Muon-induced collisional flavor instability in core-collapse supernova

TL;DR

This paper investigates how on-shell muons influence collisional flavor instabilities in core-collapse supernovae, revealing conditions for their occurrence and potential impacts on neutrino flavor conversions at high densities.

Contribution

It analytically demonstrates the necessity of breaking beta- and pair equilibrium for CFIs and explores muon-induced resonance-like CFIs in supernova conditions.

Findings

CFIs require breaking beta- and pair equilibrium.

Muon-induced CFIs can occur in high-density regions (>10^{13} g/cm^3).

Resonance-like CFIs with higher growth rates can be triggered by muons.

Abstract

Neutrinos are known to undergo flavor conversion among their three flavors. In the theoretical modeling of core-collapse supernova (CCSN), there has been a great deal of attention to recent discoveries of a new type of neutrino flavor conversions, namely collisional flavor instability (CFI), in which the instability is induced by the flavor-dependent decoherence due to the disparity of neutrino-matter interactions among flavors. In this paper, we study how the appearance of on-shell muons and associated neutrino-matter interactions can impact CFIs based on linear stability analysis of flavor conversions. Some striking results emerge from the present study. First, we analytically show that breaking beta- and pair equilibrium is a necessary condition to trigger CFIs.

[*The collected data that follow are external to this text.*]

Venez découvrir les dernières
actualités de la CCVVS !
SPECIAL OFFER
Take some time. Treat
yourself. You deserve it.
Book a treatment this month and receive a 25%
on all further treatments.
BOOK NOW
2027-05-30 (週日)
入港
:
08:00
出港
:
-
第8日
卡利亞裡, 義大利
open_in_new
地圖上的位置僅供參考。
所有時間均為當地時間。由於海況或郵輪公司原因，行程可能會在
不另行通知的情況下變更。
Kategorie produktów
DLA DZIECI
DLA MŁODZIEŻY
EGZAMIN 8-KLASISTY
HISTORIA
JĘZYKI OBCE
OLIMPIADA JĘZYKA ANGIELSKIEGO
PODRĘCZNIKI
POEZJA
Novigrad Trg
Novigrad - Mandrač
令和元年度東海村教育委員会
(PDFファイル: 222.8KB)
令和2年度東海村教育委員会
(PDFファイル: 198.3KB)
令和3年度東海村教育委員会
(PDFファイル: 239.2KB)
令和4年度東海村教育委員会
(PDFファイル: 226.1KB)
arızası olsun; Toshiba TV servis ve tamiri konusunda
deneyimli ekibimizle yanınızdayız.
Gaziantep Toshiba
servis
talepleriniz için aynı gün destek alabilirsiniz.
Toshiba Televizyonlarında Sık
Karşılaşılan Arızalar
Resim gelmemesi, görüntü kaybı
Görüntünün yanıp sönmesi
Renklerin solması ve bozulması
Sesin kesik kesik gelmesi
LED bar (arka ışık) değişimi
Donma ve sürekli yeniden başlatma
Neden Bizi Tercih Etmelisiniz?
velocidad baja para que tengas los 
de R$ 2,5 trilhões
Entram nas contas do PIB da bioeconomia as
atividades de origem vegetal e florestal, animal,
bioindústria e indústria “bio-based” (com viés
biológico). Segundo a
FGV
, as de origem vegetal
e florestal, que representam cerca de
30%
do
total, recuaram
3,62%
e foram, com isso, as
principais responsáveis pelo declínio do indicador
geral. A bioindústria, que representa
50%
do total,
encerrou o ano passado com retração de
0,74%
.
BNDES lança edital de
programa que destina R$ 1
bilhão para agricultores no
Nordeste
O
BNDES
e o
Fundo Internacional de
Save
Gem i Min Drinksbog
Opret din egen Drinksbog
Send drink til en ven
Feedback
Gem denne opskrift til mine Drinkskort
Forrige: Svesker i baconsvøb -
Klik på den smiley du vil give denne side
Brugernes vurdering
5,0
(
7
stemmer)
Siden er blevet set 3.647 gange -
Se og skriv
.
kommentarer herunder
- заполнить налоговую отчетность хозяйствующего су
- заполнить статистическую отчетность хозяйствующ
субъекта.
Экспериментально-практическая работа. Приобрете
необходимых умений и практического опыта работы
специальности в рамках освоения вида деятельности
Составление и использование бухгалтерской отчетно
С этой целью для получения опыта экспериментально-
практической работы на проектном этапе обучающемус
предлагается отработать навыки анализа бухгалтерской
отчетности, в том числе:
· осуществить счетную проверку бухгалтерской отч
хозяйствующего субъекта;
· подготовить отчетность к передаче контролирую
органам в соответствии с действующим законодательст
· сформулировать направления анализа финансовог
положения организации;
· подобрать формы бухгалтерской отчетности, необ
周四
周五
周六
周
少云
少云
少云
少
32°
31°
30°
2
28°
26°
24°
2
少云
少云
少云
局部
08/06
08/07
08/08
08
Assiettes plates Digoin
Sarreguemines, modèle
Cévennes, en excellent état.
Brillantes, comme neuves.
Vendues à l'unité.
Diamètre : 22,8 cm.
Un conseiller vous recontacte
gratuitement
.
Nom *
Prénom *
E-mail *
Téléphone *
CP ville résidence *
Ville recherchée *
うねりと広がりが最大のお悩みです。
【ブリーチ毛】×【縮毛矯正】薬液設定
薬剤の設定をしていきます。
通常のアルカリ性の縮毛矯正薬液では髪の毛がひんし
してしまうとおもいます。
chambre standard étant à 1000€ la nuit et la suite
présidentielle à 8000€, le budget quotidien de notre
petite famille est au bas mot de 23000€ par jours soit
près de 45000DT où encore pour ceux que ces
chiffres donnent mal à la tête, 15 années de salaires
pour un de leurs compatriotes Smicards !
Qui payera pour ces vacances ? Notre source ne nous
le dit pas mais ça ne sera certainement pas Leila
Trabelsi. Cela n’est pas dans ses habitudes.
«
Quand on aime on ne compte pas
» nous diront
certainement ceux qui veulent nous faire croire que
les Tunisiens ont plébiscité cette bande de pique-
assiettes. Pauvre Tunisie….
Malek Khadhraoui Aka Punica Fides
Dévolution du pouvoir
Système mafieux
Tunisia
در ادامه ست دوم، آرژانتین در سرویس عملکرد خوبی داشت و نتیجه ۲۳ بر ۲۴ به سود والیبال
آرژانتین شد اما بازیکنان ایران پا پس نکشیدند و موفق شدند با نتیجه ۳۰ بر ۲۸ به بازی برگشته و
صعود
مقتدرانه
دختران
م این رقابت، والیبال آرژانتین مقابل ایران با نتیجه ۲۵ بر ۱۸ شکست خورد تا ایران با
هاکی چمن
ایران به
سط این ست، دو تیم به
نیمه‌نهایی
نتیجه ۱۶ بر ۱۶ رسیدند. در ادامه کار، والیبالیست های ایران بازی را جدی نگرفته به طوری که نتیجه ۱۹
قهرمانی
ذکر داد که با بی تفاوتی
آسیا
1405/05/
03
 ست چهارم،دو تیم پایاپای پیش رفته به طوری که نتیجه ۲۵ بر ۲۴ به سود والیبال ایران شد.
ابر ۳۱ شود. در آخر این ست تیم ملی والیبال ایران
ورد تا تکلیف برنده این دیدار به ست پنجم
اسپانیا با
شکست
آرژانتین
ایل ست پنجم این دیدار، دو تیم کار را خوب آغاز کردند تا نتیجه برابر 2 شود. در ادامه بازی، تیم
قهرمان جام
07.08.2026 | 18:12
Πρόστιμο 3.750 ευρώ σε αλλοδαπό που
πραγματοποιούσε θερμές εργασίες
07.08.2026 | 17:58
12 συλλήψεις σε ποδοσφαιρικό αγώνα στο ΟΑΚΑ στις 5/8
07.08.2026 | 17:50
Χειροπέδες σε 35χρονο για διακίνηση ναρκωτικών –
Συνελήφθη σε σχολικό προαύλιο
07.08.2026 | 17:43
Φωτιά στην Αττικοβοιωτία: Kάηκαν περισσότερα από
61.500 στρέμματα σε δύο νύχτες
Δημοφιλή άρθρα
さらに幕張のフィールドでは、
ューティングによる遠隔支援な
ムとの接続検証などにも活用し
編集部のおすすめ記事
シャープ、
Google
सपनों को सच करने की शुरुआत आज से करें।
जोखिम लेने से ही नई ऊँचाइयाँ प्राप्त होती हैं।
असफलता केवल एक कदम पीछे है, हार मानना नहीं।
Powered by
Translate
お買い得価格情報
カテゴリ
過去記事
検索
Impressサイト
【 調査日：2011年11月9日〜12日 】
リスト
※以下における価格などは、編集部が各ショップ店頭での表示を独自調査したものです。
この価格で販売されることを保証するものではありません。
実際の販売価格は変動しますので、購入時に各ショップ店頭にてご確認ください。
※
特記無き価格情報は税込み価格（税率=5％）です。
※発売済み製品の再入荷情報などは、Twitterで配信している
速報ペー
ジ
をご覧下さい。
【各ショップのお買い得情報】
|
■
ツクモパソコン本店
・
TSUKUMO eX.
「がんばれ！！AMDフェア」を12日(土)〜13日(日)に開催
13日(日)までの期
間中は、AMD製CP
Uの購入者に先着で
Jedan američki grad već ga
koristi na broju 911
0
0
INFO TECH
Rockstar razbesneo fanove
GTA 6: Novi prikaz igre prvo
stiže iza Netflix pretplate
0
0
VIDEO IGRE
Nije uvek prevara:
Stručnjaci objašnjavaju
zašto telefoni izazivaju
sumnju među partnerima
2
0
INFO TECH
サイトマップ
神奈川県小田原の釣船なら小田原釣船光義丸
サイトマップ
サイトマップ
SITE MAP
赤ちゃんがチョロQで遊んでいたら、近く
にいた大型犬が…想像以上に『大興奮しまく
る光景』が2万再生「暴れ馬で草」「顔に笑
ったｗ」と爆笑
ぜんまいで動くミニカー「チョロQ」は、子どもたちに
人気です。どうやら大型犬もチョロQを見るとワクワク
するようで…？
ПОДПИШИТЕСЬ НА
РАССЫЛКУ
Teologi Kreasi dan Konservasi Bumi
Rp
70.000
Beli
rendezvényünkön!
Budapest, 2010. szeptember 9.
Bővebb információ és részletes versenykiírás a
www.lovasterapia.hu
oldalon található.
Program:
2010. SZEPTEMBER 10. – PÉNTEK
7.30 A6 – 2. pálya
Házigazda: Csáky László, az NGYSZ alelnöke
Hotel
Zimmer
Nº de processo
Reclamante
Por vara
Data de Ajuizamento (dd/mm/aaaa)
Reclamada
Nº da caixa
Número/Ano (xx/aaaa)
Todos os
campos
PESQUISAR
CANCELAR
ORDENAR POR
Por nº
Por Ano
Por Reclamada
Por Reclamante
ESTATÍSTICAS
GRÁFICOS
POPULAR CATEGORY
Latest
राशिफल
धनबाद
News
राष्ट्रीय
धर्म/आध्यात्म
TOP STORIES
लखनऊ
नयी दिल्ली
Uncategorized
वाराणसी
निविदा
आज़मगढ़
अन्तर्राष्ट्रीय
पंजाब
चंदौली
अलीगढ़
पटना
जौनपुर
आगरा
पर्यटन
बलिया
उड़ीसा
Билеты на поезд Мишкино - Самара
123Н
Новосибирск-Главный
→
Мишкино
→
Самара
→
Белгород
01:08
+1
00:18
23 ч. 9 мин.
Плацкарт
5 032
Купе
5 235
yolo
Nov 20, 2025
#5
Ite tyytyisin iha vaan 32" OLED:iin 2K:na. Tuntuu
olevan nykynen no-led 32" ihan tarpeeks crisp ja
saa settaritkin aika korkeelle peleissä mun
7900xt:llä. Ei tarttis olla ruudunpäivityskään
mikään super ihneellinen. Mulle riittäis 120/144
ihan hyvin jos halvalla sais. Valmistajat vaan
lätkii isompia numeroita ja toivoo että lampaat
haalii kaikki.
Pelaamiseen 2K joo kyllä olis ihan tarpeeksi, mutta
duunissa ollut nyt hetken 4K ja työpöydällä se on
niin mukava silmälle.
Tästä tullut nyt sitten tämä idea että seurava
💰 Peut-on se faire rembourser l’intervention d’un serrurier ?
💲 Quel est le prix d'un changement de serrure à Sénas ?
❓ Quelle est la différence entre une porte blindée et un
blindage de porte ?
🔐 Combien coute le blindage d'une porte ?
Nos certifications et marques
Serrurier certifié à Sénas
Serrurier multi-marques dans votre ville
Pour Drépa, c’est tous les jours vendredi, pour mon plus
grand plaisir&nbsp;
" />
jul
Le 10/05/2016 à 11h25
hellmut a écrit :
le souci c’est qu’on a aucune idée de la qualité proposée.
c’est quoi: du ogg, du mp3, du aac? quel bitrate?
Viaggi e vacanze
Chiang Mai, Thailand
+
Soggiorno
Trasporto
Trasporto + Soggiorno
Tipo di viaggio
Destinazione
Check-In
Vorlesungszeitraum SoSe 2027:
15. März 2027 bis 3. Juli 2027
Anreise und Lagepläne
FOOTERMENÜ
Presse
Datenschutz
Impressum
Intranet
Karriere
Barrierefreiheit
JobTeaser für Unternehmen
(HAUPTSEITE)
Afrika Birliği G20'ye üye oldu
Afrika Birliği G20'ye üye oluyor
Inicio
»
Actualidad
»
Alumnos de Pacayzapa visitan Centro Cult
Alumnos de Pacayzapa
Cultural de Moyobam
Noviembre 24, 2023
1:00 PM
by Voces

This also indicates that CFIs with on-shell muons could appear in $e \tau$ and $\mu \tau$ neutrino mixing sectors in very high-density region ($\gtrsim 10^{13} {\rm g/cm^{3}}$), exhibiting a possibility of large impacts of CFIs on CCSN. Second, resonance-like CFIs, having a much higher growth rate than normal CFIs, can be triggered by muons. The resonance point of CFIs is different between $e \tau$ and $\mu \tau$ sectors; the former (latter) occurs at $\mu_{e (\mu)} = \mu_{n} - \mu_{p}$, where $\mu_{i}$ denotes the chemical potential of $i$ constitute ($n$ and $p$ represent neutrons and protons, respectively). Our result suggests that the non-linear evolution of CFI with on-shell muons would induce flavor conversions with the complex interplay among all three different neutrino-mixing sectors.